Probably something on my end tho, i'll troubleshoot more later......its the weekend and family duty calls.


rustydusty

join:2009-09-29
Red Deer, AB
reply to NinjaAction
Yeah, it's full of memory now. The other 3 esxi boxes have around 60-80GB memory. Almost a full rack of equipment now. What router are you using? Just the Shaw Cisco/SMC? I've heard nothing but problems with port forwarding on Shaw's latest devices. Maybe a firmware update has messed up port forward on the devices.

kevinds
Premium
join:2003-05-01
Calgary, AB
kudos:3
Reviews:
·Shaw
reply to NinjaAction
Actually DHCP address instead of static.

The DHCP addresses have the restrictions, the statics don't. Currently outgoing port 25 works from my static, but not from this test machine's DHCP address.

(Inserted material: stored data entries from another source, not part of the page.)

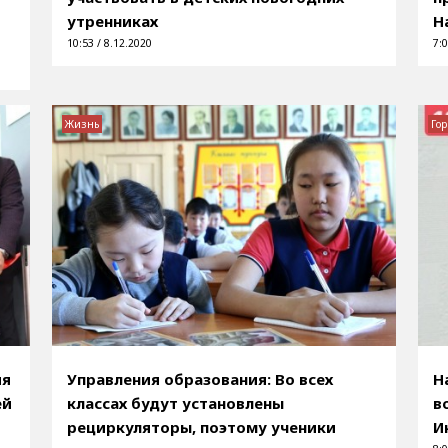
утренниках
Н
10:53 / 8.12.2020
7:0
Жизнь
Гор
ия
Управления образования: Во всех
Н
ей
классах будут установлены
в
рециркуляторы, поэтому ученики
И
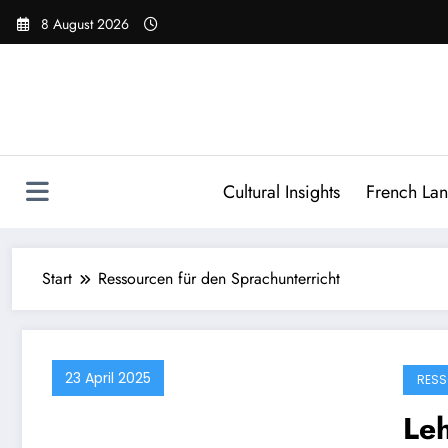
Zum
8 August 2026
Inhalt
springen
Cultural Insights
French La
Start
Ressourcen für den Sprachunterricht
23 April 2025
RESS
Leh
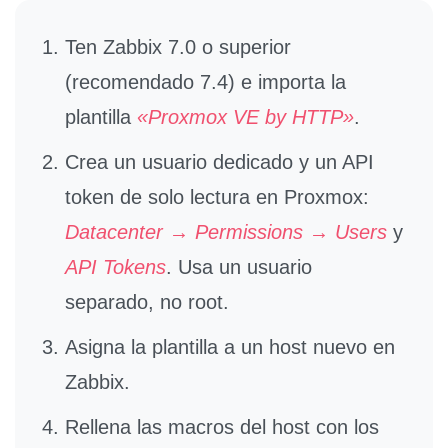
Ten Zabbix 7.0 o superior
(recomendado 7.4) e importa la
plantilla
«Proxmox VE by HTTP»
.
Crea un usuario dedicado y un API
token de solo lectura
en Proxmox:
Datacenter → Permissions → Users
y
API Tokens
. Usa un usuario
separado, no root.
Asigna la plantilla
a un host nuevo en
Zabbix.
Rellena las macros
del host con los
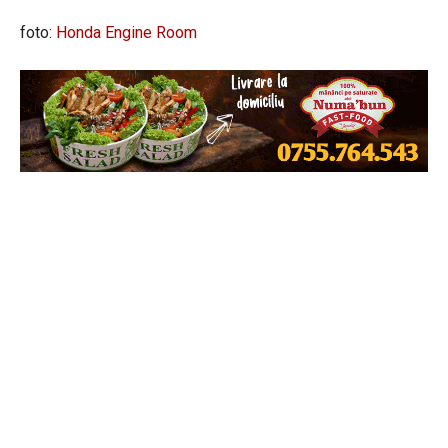
foto:
Honda Engine Room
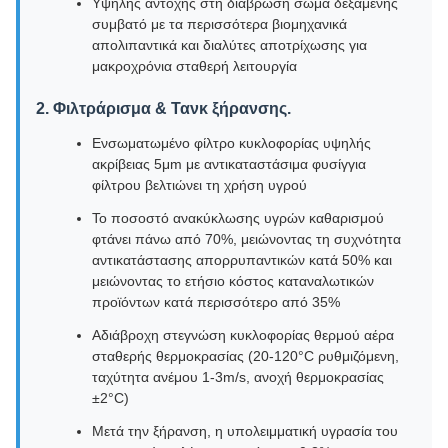
Υψηλής αντοχής στη διάβρωση σώμα δεξαμενής
συμβατό με τα περισσότερα βιομηχανικά
απολιπαντικά και διαλύτες αποτρίχωσης για
μακροχρόνια σταθερή λειτουργία
2. Φιλτράρισμα & Τανκ ξήρανσης.
Ενσωματωμένο φίλτρο κυκλοφορίας υψηλής
ακρίβειας 5μm με αντικαταστάσιμα φυσίγγια
φίλτρου βελτιώνει τη χρήση υγρού
Το ποσοστό ανακύκλωσης υγρών καθαρισμού
φτάνει πάνω από 70%, μειώνοντας τη συχνότητα
αντικατάστασης απορρυπαντικών κατά 50% και
μειώνοντας το ετήσιο κόστος καταναλωτικών
προϊόντων κατά περισσότερο από 35%
Αδιάβροχη στεγνώση κυκλοφορίας θερμού αέρα
σταθερής θερμοκρασίας (20-120°C ρυθμιζόμενη,
ταχύτητα ανέμου 1-3m/s, ανοχή θερμοκρασίας
±2°C)
Μετά την ξήρανση, η υπολειμματική υγρασία του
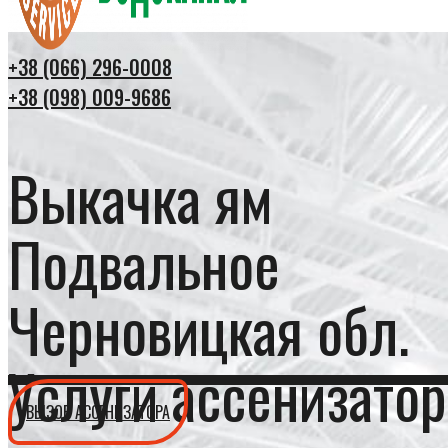
+38 (066) 296-0008
+38 (098) 009-9686
Выкачка ям
Подвальное
Черновицкая обл.
Услуги ассенизатор
ВЫЗОВ АССЕНИЗАТОРА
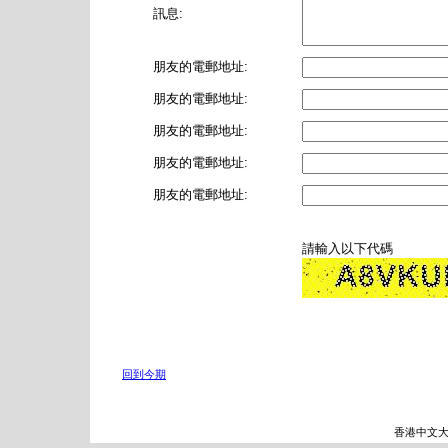
訊息:
朋友的電郵地址:
朋友的電郵地址:
朋友的電郵地址:
朋友的電郵地址:
朋友的電郵地址:
請輸入以下代碼
回到今期
香港中文大學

Disabling the shaping is done at the modem, everything else is done with ACL's at the router, so it depends on your IP address - the DHCP address pool has the outgoing 25 block, the static addresses do not.

1. Try bypassing your router completely
2. Try 'telnet 127.0.0.1 21' from the FTP server

--
Yes, I am not employed and looking for IT work. Have passport, will travel.

stolen

join:2004-04-12
Calgary, AB
kudos:2
reply to NinjaAction
They are blocking some ports, but not 21/22. They are also not blocking *incoming* 25, only outgoing 25.

here's a scan of my open ports remotely:

PORT STATE SERVICE
21/tcp open ftp
22/tcp open ssh
25/tcp open smtp
53/tcp open domain
80/tcp open http
110/tcp open pop3
143/tcp open imap
554/tcp filtered rtsp
5050/tcp open mmcc
6112/tcp filtered dtspc
8080/tcp filtered http-proxy
8081/tcp open blackice-icecap
9090/tcp open zeus-admin
16959/tcp filtered subseven


and a comparison of local scan of the same machine:

PORT STATE SERVICE
21/tcp open ftp
22/tcp open ssh
25/tcp open smtp
53/tcp open domain
80/tcp open http
110/tcp open pop3
143/tcp open imap
5050/tcp open mmcc
8080/tcp open http-proxy
8081/tcp open blackice-icecap
9090/tcp open zeus-admin

Which suggests that they are blocking incoming 554, 6112, 8080 and 16959. (these could also be from the firewall/network on the side that I don't have control over)

outgoing, I only see port 25 blocked.

This is on a residential BB50 package.

NinjaAction

join:2007-09-26
Calgary, AB
Anyways sorry guys.....my ports are not blocked. The nat table in my router was corrupt or something.....POS Netgear running dd-wrt.....had to reflash dd-wrt to get it to work, not even a 30-30-30 reset would do it.